4) What’s in the Food matters
Prior to food allergies, I thought I fed my family healthy. I must admit now that I did not do as well at this as I thought. Now that I read every label before it enters into my shopping cart, I know I did not pay enough attention before. Soy, milk, wheat are frequent ingredients along with tons of preservatives fill the shelves. I now look at the labels and realize how many preservatives people eat daily. We’re no longer eating all that junk. I pay very close attention to all ingredient labels and look for foods that have ingredients that are pronounceable. Not that we don’t eat some pre-packaged foods, he does love cookies, but I really limit these foods as much as possible. Since I now make lots of my food from scratch, I can honestly say, we eat pretty healthy in this house.

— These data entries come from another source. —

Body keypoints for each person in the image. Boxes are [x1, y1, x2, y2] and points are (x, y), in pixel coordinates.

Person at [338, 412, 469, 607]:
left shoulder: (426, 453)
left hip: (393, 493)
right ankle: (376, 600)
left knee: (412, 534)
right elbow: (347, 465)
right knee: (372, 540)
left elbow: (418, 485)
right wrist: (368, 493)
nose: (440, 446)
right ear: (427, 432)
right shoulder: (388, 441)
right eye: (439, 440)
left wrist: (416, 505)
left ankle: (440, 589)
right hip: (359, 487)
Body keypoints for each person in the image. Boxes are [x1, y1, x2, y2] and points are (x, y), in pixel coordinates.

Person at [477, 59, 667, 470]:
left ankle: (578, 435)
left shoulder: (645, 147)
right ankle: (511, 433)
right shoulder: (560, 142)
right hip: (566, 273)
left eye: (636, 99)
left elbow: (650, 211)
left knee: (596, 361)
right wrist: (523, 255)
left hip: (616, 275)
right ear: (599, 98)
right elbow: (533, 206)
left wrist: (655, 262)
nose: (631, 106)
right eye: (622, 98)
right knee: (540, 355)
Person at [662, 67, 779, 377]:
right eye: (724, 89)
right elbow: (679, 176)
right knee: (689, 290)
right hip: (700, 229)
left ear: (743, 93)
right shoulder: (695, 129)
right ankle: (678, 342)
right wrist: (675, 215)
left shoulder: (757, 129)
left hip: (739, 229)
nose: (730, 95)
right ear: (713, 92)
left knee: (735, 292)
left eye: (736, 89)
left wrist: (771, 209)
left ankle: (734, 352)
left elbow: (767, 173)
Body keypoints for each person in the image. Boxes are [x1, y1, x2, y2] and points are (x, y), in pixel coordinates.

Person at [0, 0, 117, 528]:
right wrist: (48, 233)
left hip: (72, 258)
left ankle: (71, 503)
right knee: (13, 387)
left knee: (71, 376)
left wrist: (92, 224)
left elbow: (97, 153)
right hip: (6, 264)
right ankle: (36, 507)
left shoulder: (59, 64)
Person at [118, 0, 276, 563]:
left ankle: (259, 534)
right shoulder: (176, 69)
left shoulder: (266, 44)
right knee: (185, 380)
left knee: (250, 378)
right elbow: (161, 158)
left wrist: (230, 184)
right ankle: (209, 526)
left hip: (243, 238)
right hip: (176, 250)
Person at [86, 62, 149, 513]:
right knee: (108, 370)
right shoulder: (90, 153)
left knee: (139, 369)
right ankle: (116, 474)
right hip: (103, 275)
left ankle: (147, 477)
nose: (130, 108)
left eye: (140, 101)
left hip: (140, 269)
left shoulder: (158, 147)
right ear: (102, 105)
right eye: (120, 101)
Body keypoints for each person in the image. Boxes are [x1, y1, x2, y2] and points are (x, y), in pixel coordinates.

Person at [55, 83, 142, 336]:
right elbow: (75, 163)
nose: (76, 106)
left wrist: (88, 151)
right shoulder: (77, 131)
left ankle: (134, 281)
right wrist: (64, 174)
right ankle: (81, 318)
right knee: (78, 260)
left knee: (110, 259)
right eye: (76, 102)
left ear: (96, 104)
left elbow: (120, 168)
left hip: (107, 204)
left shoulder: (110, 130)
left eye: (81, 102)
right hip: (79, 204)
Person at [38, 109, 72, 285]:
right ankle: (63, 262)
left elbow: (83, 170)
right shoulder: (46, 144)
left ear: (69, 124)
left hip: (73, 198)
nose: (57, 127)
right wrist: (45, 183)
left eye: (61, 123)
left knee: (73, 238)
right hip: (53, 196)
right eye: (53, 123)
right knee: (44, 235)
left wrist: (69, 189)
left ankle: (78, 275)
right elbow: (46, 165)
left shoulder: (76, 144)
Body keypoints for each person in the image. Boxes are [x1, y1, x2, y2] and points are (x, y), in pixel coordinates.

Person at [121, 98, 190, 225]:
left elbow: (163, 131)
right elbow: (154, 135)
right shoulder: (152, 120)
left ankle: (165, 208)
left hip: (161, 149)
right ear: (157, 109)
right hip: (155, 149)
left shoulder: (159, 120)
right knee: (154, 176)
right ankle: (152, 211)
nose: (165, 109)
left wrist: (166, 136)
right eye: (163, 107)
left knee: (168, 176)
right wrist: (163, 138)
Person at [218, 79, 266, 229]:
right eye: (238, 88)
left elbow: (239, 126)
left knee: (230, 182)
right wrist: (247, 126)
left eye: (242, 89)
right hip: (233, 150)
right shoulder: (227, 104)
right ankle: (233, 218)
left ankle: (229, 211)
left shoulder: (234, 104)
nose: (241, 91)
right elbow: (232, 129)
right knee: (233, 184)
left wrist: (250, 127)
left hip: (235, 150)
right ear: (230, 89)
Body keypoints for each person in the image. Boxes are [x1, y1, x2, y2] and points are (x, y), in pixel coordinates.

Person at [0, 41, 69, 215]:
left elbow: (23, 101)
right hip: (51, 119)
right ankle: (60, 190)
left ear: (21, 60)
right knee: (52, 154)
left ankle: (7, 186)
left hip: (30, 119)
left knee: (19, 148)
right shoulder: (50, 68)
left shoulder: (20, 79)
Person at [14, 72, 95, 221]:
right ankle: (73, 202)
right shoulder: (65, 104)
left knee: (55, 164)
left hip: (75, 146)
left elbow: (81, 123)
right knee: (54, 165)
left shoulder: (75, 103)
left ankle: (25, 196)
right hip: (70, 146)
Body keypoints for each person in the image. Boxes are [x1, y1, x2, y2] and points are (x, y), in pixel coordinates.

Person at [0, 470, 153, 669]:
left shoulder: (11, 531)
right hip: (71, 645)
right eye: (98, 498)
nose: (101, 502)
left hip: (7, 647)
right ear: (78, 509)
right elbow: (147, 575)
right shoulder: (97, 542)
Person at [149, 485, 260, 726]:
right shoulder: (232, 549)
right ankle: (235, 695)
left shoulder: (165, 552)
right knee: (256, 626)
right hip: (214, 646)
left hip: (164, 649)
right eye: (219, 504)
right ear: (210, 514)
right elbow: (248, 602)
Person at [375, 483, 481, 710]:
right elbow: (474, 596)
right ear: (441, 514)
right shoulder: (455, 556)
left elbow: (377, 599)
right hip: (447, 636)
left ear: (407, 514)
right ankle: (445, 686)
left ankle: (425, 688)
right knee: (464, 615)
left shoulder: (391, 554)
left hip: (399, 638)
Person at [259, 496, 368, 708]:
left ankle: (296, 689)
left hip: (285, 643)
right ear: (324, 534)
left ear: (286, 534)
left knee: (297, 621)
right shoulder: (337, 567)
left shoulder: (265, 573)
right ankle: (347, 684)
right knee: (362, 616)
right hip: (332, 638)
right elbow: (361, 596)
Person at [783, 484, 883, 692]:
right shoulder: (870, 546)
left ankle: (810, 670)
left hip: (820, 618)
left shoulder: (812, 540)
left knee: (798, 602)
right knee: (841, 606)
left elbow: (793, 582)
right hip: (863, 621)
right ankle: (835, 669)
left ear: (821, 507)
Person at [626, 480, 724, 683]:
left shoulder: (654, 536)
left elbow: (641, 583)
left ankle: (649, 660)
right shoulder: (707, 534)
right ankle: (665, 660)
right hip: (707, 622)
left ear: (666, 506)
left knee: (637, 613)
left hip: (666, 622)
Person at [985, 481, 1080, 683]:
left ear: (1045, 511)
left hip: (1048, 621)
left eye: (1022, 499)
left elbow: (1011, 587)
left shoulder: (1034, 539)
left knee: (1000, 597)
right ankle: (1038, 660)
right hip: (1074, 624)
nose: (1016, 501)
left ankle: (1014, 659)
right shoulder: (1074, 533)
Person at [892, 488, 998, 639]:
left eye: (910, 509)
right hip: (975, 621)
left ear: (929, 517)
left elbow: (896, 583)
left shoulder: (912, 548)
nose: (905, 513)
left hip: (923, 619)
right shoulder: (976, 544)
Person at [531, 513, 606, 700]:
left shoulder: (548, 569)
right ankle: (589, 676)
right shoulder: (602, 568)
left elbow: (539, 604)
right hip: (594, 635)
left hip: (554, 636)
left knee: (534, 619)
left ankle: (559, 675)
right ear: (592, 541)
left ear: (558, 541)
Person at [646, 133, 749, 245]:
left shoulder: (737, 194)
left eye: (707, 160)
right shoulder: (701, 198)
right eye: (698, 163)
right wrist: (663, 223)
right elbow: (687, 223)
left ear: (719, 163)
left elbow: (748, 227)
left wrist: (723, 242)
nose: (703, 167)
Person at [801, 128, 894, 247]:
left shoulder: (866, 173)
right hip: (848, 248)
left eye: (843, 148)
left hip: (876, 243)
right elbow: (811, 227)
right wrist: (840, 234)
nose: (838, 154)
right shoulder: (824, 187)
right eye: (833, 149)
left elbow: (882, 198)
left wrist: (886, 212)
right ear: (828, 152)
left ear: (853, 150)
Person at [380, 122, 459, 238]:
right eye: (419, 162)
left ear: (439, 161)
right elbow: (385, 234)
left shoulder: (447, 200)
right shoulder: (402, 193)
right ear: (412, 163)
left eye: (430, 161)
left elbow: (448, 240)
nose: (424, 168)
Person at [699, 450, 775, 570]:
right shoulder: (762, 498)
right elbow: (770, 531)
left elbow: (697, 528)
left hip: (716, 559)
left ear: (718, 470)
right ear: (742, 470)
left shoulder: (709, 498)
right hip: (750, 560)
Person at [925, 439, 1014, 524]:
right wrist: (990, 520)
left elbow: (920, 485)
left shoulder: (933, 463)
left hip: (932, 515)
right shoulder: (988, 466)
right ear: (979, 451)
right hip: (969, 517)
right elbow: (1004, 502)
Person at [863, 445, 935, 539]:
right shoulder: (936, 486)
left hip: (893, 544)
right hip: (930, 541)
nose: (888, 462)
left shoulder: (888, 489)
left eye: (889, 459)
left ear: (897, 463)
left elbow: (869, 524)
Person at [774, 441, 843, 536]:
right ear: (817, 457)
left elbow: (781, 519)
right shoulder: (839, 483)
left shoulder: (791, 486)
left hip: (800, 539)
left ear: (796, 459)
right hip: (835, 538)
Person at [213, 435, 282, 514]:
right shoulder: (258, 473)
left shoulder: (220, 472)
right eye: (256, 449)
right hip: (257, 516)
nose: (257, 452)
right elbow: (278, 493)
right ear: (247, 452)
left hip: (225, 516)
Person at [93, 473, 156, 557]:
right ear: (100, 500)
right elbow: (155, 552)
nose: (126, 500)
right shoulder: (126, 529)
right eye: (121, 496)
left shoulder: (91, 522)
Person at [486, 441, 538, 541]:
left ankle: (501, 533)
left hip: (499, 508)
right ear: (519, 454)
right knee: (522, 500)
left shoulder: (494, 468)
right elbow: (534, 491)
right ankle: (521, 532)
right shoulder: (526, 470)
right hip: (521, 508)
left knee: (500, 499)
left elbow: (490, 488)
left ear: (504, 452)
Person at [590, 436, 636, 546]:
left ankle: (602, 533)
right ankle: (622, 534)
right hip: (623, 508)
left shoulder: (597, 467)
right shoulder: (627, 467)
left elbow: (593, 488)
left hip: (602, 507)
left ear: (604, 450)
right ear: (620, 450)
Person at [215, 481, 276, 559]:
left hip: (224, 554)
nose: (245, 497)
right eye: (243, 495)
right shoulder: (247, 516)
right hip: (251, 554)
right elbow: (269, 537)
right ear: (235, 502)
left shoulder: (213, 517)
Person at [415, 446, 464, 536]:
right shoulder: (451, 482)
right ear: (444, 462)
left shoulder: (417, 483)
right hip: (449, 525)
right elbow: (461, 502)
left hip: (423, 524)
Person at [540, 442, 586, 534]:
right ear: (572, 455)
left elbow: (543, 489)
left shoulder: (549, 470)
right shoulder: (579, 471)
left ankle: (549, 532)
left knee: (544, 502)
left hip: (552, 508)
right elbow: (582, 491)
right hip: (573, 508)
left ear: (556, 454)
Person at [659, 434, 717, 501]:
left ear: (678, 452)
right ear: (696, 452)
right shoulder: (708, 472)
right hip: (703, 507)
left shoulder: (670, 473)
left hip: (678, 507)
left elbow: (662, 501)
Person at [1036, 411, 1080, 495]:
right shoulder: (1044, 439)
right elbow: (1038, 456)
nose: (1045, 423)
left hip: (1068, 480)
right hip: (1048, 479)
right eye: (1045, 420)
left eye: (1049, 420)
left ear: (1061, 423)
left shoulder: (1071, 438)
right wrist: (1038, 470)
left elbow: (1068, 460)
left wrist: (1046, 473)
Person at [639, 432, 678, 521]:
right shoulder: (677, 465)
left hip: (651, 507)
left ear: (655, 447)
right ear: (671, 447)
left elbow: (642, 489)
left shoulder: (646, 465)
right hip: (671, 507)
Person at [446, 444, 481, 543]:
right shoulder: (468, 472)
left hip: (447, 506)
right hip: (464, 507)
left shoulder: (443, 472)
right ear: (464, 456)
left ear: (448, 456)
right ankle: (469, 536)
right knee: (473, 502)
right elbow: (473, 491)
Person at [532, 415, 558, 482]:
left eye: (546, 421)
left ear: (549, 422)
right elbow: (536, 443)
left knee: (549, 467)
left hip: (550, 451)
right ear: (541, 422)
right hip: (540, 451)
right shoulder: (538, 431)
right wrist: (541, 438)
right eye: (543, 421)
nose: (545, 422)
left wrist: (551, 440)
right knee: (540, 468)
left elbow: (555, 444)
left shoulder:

5) Time to Smell the Roses
If you’ve ever watched your kid go from alright to anaphylaxis or spend time in the hospital, you learn quickly that life is short. The Little Guy has taught me to sit back and smell the roses. I’ve learned that its OK to just sit and enjoy time with the kids. My new focus has created a slightly different approach to parenting. I’ve always been one of those moms who stop what they’re doing when able to pay attention to her children. Now, I don’t question stopping to smell the flower he just picked for me and is proudly asking me to put it in my hair. Those moments I treasure. I know the won’t last forever. And now, I take the time to just hang out with the kids. My housework has suffered some, I’ll admit. But its amazing to just sit and relax with them.
As you can see, my allergic child has helped me and taught me. That, in my opinion, is one of the best parts of being parent, learning from our kids.